京都府連「選挙資金マネロン」によって買収罪の成立は否定できるか
では、都道府県連を経由させることによる選挙資金のマネーロンダリング(資金洗浄)と公選法の買収罪の規定との関係はどう考えたらよいのか。
特定の選挙で特定の候補者のために活動してもらうために資金が「供与」されるものであれば、公選法違反の買収罪の要件に該当する。「国会議員個人→地方議員個人」という直接のルートと、「国会議員個人→都道府県連→地方議員個人」という迂回ルートで違いがあるとすれば、県連を経由することで、必ず政治資金収支報告書に記載されるという「政治資金の処理の確実性」の点であろう。
克行氏の場合、「国会議員個人→地方議員個人」のルートで、「自民党の党勢拡大、地盤培養活動の一環としての地元政治家らへの寄附」という「政治資金の寄附」を行ったわけだが、領収書の交付は殆ど行われておらず、政治資金としての処理自体が適法なものではなかった。その点、「国会議員個人→都道府県連→地方議員個人」のルートは、都道府県連という政治資金処理が確実な組織を通している。そういう意味では、京都府連の「選挙資金マネロン」というのは、「政治資金規正法上の合法性」が確実に担保されている方法だと言える。

**データ項目**.
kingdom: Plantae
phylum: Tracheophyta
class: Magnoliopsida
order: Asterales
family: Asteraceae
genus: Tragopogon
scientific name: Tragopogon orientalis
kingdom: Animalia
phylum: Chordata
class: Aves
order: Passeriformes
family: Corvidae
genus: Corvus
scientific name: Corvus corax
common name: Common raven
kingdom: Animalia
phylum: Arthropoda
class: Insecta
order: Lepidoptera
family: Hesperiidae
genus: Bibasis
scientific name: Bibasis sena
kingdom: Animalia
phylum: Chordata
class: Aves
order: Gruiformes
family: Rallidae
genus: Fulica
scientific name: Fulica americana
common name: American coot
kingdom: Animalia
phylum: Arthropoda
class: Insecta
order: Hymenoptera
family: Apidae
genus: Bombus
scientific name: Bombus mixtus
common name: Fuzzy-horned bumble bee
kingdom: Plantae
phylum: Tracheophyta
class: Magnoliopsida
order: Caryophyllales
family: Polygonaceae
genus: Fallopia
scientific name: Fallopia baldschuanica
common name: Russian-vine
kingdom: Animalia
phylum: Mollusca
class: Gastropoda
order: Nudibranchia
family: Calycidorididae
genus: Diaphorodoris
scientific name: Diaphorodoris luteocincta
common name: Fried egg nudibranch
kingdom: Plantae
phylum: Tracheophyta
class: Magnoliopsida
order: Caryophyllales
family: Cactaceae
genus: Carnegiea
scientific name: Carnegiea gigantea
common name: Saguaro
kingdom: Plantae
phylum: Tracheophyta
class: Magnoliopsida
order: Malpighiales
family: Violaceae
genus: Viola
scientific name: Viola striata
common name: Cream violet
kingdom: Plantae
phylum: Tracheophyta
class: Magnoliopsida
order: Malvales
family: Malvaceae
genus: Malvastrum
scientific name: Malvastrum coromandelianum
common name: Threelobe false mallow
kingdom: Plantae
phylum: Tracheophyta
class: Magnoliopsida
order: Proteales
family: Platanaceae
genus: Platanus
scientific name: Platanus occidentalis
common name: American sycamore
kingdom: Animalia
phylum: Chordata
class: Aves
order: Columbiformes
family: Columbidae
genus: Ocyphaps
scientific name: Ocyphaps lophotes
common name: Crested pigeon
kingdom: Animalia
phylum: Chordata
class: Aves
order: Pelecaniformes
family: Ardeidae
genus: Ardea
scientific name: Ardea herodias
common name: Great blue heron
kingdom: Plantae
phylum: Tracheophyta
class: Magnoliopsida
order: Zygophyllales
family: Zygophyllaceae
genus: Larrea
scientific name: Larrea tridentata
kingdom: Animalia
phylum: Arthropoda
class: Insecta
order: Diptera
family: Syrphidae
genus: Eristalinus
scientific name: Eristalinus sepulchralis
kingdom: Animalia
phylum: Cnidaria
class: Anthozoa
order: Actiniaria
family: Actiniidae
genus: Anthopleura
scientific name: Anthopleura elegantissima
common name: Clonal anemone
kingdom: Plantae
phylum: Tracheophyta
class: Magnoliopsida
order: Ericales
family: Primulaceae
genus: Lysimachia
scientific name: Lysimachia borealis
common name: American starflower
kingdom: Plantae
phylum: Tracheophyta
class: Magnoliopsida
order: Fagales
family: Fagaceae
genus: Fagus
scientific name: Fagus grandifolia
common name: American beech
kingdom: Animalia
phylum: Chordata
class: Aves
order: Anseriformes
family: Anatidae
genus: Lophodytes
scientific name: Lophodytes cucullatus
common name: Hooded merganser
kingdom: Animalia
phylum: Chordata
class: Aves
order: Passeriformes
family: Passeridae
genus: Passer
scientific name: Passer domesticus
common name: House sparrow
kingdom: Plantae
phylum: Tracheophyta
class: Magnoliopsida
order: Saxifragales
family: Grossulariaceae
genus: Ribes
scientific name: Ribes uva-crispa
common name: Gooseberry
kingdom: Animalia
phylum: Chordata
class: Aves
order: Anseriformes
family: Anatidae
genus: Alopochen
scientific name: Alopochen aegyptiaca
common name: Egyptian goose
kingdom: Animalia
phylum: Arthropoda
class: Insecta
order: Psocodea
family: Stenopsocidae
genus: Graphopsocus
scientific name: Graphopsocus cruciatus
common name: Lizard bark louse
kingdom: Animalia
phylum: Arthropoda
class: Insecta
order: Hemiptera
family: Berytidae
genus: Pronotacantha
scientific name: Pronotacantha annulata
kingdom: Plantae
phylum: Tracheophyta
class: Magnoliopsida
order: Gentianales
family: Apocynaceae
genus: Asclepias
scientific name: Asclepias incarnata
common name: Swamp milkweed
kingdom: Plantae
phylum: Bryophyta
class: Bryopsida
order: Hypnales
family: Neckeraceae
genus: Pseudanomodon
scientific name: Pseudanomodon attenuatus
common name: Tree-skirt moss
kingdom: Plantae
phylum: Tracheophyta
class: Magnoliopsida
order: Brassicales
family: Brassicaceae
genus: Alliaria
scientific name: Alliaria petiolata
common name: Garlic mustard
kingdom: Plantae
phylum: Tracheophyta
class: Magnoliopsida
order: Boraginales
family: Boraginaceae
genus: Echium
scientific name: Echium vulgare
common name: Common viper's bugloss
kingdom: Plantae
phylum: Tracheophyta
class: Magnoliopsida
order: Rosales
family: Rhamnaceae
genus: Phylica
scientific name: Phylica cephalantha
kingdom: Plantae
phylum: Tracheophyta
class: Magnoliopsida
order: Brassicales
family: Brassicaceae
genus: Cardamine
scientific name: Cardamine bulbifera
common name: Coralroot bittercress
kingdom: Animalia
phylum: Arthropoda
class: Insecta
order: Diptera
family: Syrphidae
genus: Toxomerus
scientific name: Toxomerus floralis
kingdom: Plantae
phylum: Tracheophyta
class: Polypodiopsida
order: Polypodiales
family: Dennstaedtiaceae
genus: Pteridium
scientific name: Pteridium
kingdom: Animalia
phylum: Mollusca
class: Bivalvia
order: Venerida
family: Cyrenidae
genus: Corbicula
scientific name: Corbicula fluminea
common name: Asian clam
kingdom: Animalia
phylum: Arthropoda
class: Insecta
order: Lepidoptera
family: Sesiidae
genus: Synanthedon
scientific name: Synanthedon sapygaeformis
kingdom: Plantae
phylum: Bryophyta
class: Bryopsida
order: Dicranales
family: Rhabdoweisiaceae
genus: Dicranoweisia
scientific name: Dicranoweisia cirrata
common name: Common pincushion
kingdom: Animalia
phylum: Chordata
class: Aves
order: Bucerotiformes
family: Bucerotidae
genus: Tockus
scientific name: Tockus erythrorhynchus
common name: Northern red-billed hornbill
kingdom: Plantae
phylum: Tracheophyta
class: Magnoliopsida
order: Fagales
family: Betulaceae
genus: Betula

**演習課題 1**. 上記の抜粋本文の内容を二文にまとめてください。
**演習課題 2**. 上記の抜粋本文のうち、「特定の選挙で特定の候補者のた」から「保されている方法だと言える。」に至るまでの部分を、一字一句違えずに書き写してください。

**解答 1**. 特定の選挙で特定の候補者のために活動してもらう目的で資金が供与されれば公選法の買収罪の要件に該当し、国会議員個人から地方議員個人への直接ルートと都道府県連を経由する迂回ルートとの違いは、政治資金収支報告書への記載が確実になるという「政治資金の処理の確実性」の点にあるとされています。克行氏の直接ルートでは領収書の交付がほとんど行われず、政治資金としての処理が適法ではなかったのに対し、京都府連の「選挙資金マネロン」は「政治資金規正法上の合法性」が確実に担保されている方法だと述べられています。

**解答 2**.
特定の選挙で特定の候補者のために活動してもらうために資金が「供与」されるものであれば、公選法違反の買収罪の要件に該当する。「国会議員個人→地方議員個人」という直接のルートと、「国会議員個人→都道府県連→地方議員個人」という迂回ルートで違いがあるとすれば、県連を経由することで、必ず政治資金収支報告書に記載されるという「政治資金の処理の確実性」の点であろう。
克行氏の場合、「国会議員個人→地方議員個人」のルートで、「自民党の党勢拡大、地盤培養活動の一環としての地元政治家らへの寄附」という「政治資金の寄附」を行ったわけだが、領収書の交付は殆ど行われておらず、政治資金としての処理自体が適法なものではなかった。その点、「国会議員個人→都道府県連→地方議員個人」のルートは、都道府県連という政治資金処理が確実な組織を通している。そういう意味では、京都府連の「選挙資金マネロン」というのは、「政治資金規正法上の合法性」が確実に担保されている方法だと言える。